Friday, October 8, 2010

The Girl Who Played With Fire

The Girl Who Played with Fire
I picked up both this book an "The Girl with the Dragon Tattoo" at the same time and read them back to back. The story of Lisbeth Salander is a pretty dark and compelling one and The Girl Who Played With Fire finally gives us some insight into the issues that plague Lisbeth and cause her to be so uncomfortable with people.

While the main characters, Lisbeth and Mikael, are the same in this story their relationship is entirely different. Mikael has lost all contact with Lisbeth and spends the vast majority trying to help Lisbeth without her even knowing about it. Listbeth, on the other hand, is living an even more complicated life than she had in "The Girl with the Dragon Tattoo".

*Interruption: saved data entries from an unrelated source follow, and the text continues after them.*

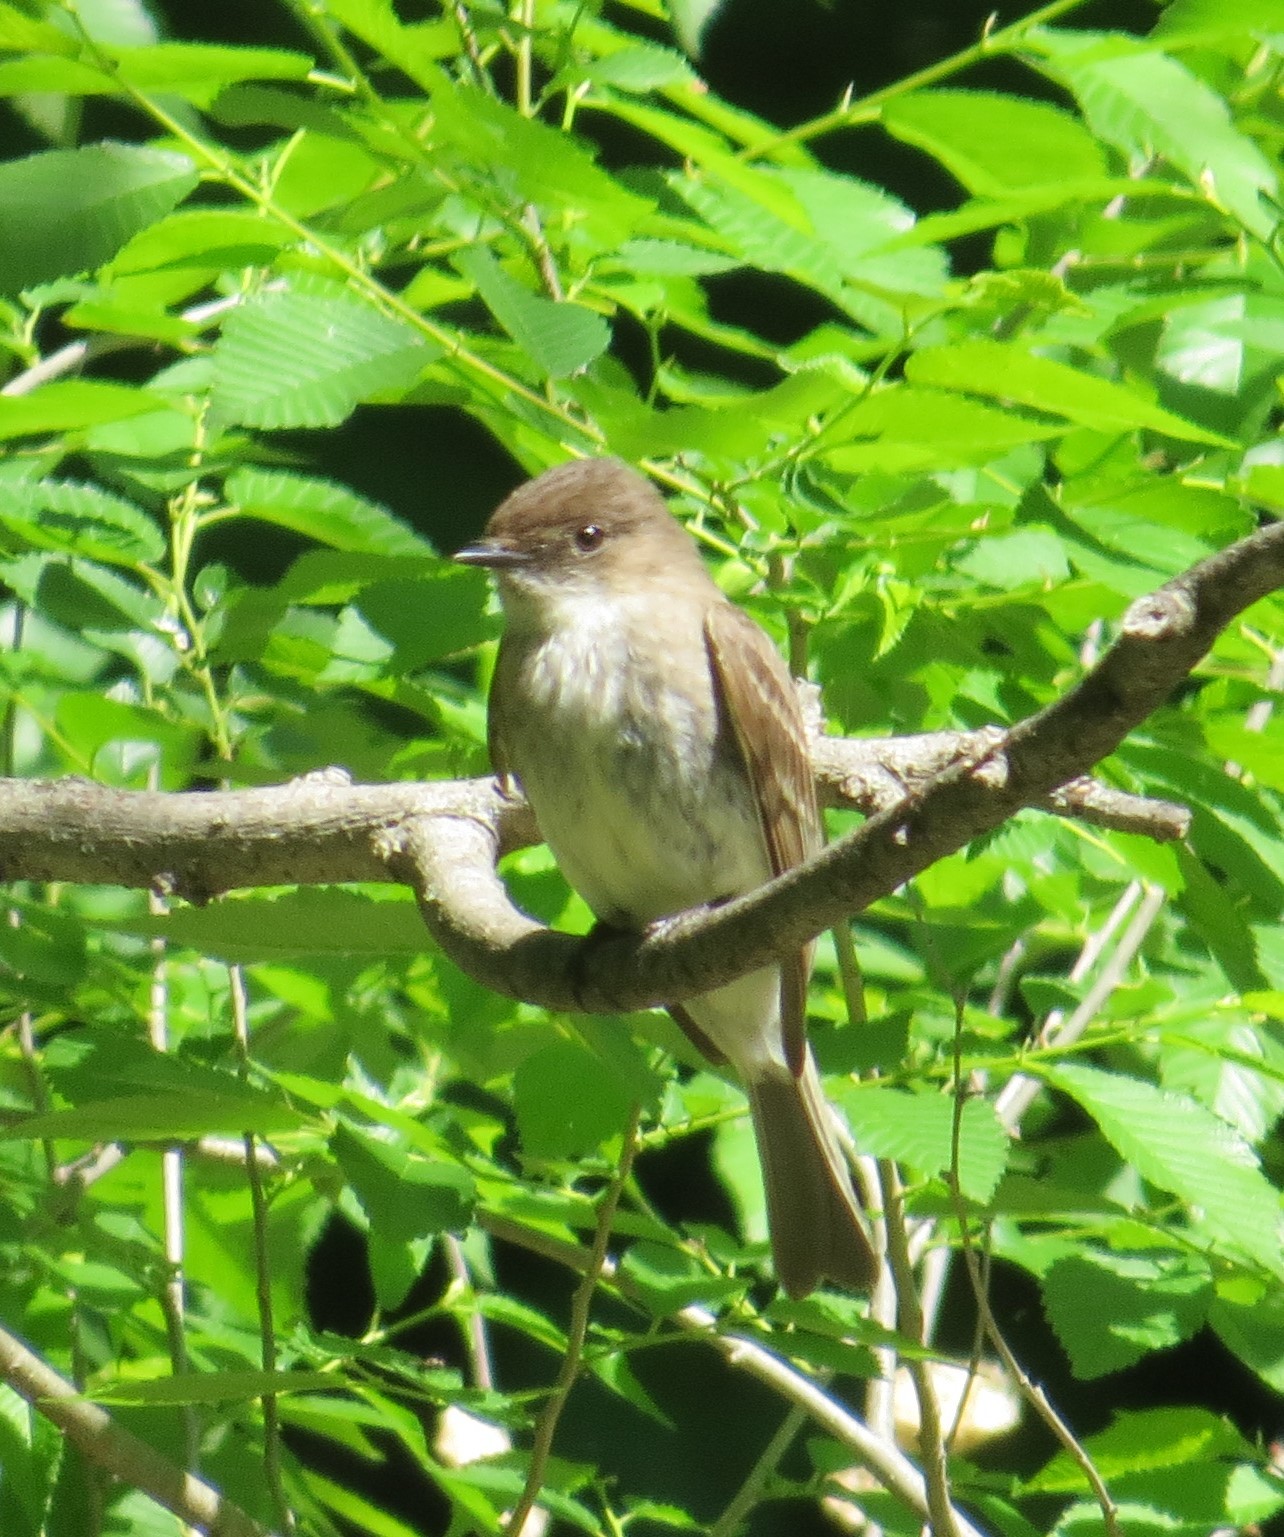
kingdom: Animalia
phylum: Chordata
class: Aves
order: Passeriformes
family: Tyrannidae
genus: Sayornis
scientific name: Sayornis phoebe
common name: Eastern phoebe
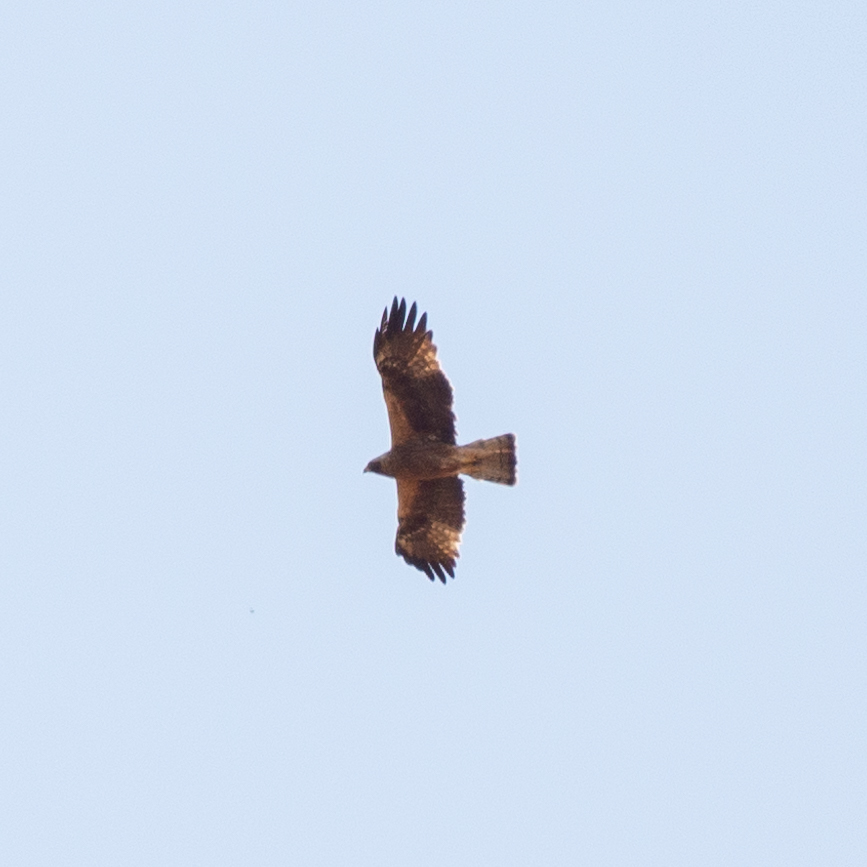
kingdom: Animalia
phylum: Chordata
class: Aves
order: Accipitriformes
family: Accipitridae
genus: Hieraaetus
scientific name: Hieraaetus pennatus
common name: Booted eagle
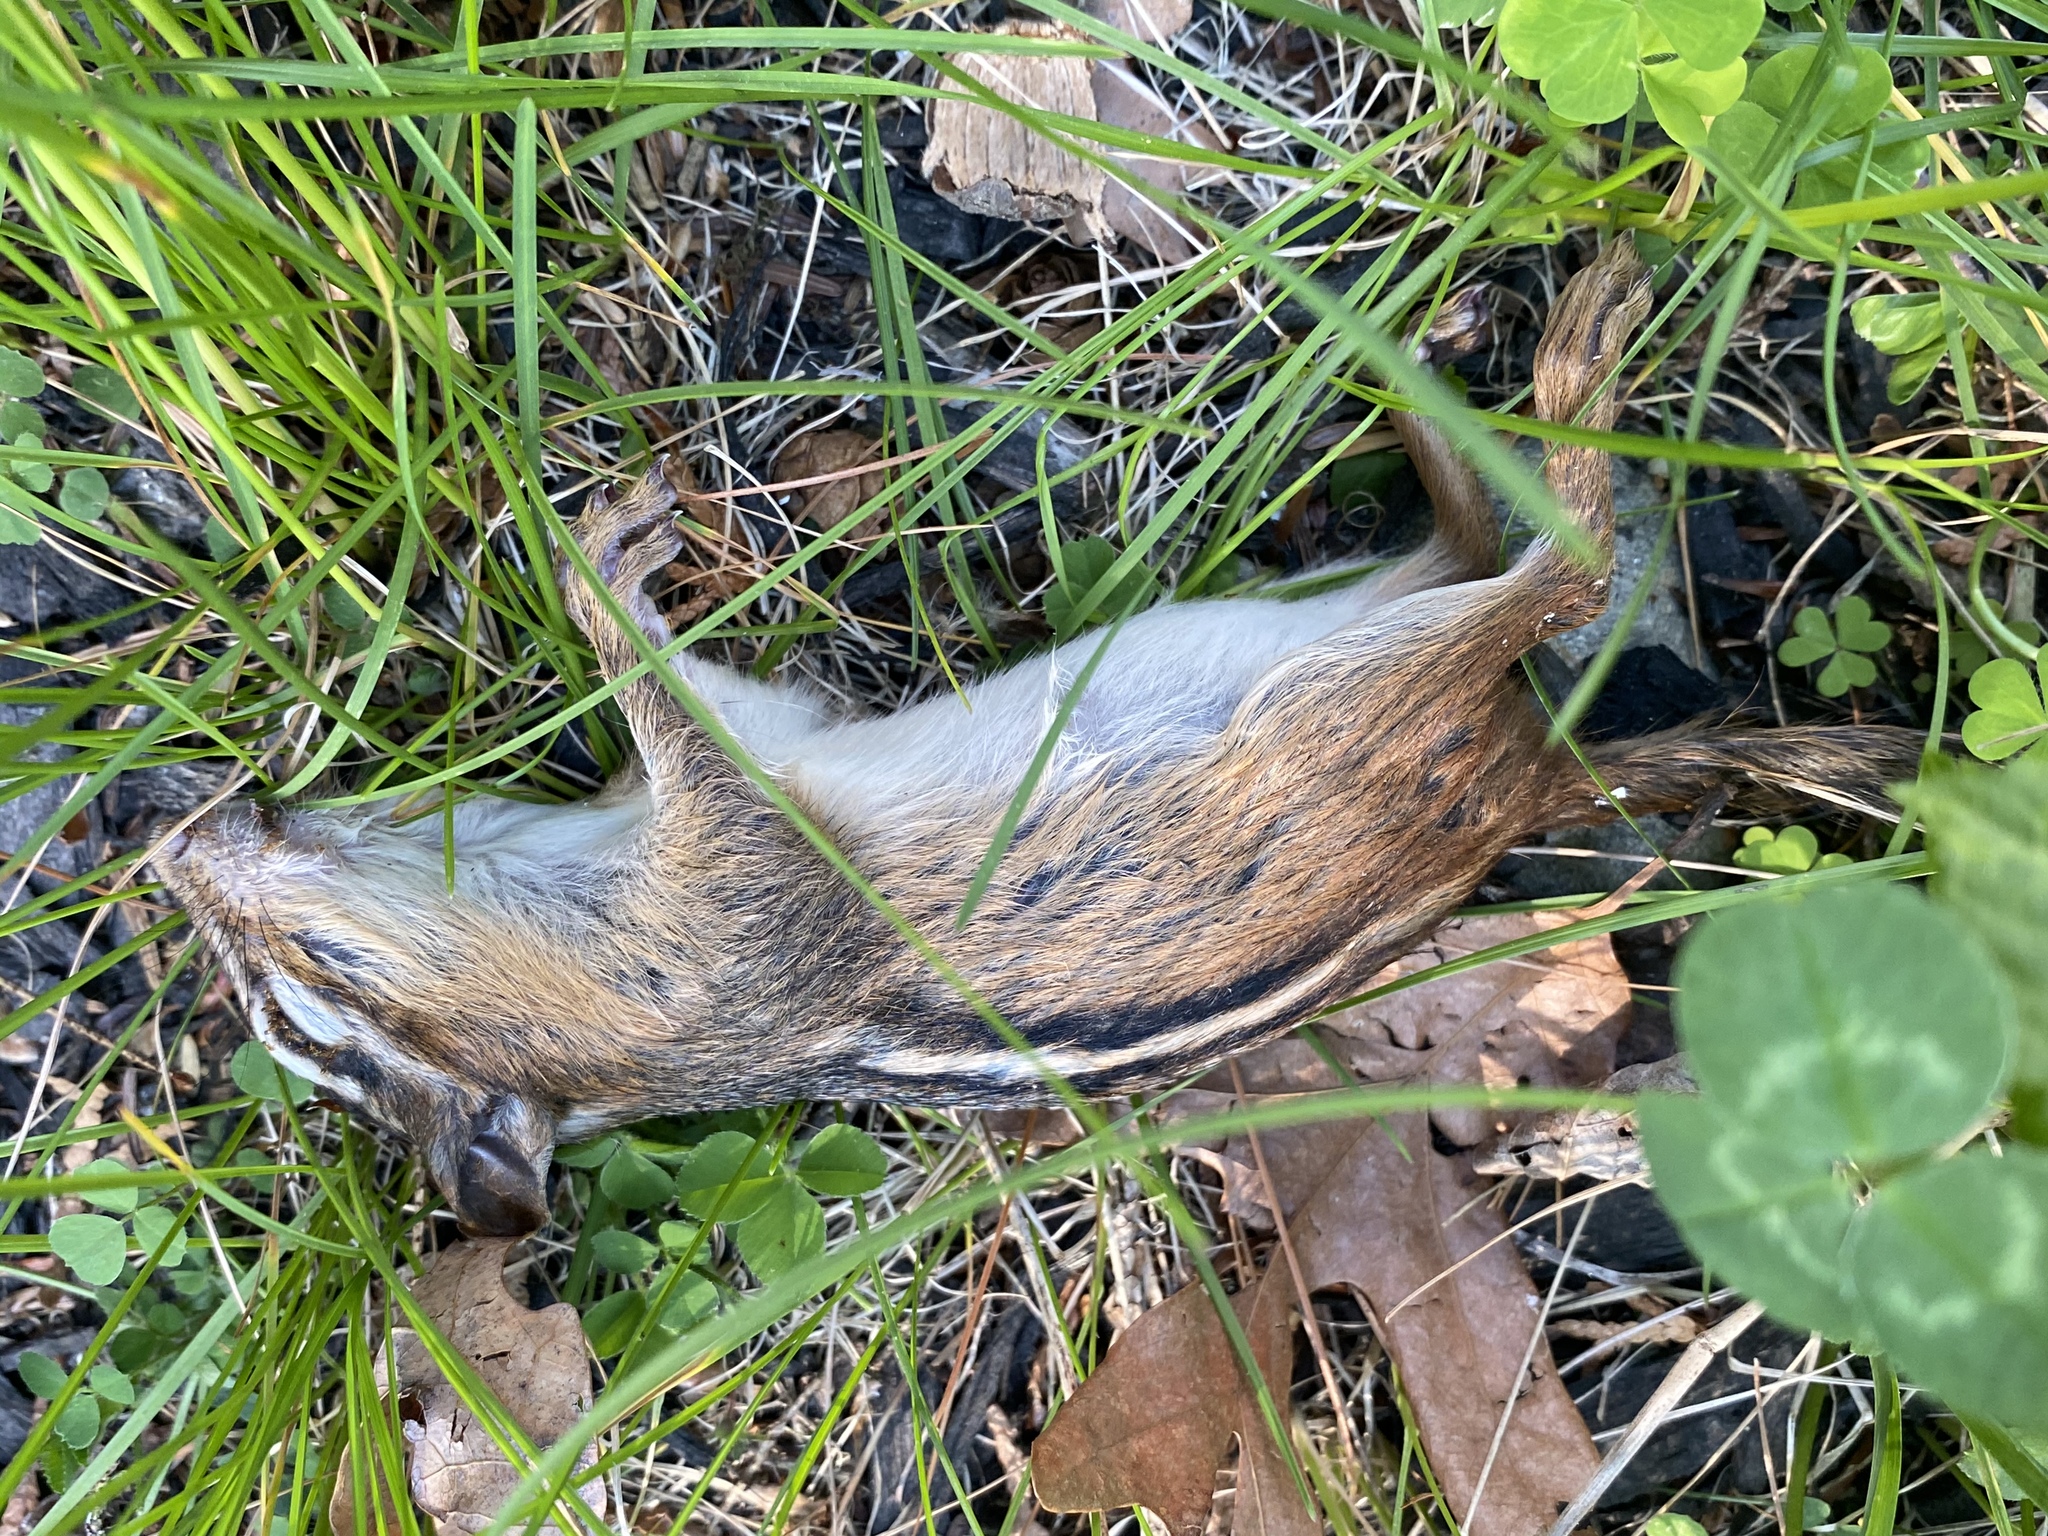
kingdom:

Thanks to the money she managed to acquire near the end of the prior book Lisbeth is finally in a state of economic contentment; however, her personal life becomes even more tumultuous as she deals with various men who are preoccupied with exacting vengeance upon her for past deeds; including her reclamation of independence in the first book.

Over the course of the story Salandar seems to open up a bit more and to trust others a little more and, once again, when she faces her personal protagonist I found myself hoping she would once again be brutally vicious in punishing him. Normally I'm not a very violent person but I can't help but feeling a little "old testament eye-for-an-eye" behavior is justified when it comes to Lisbeth.

When I started reading "The Girl With the Dragon Tattoo" I had bit of a desire to visit Sweden; however, by the time I finished "The Girl Who Plays With Fire" I had begun to reconsider it for fear of what might happen to my wife and daughters as we walk down the street. I'm sure I'm being entirely irrational but if there is one thing you can say for Steig's books; they don't really sell Sweden as a place that is friendly toward women.